◆ **Your assignment**
Filter the listing below, keeping every line that contains the string "презумпція". Matches are case-sensitive.

Saved data entries:
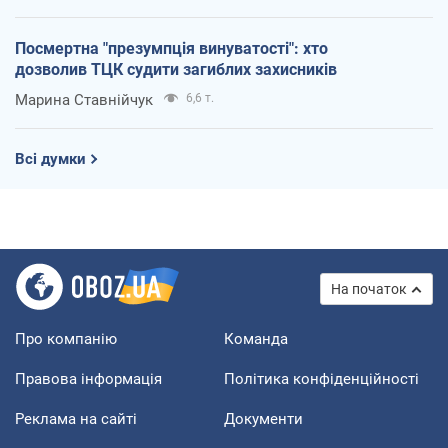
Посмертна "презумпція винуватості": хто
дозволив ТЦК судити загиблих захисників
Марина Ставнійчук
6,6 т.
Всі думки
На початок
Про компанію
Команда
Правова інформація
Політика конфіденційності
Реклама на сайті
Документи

--

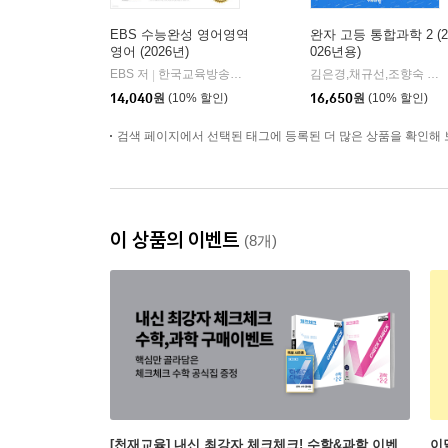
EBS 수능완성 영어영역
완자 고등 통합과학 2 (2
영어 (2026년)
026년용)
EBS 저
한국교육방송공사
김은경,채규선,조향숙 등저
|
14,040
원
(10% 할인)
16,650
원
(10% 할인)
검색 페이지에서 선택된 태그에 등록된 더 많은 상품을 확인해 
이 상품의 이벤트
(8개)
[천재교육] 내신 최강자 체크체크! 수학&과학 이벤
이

--

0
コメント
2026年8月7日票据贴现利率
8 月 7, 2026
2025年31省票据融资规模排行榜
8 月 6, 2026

◆ **Written reply**
Посмертна "презумпція винуватості": хто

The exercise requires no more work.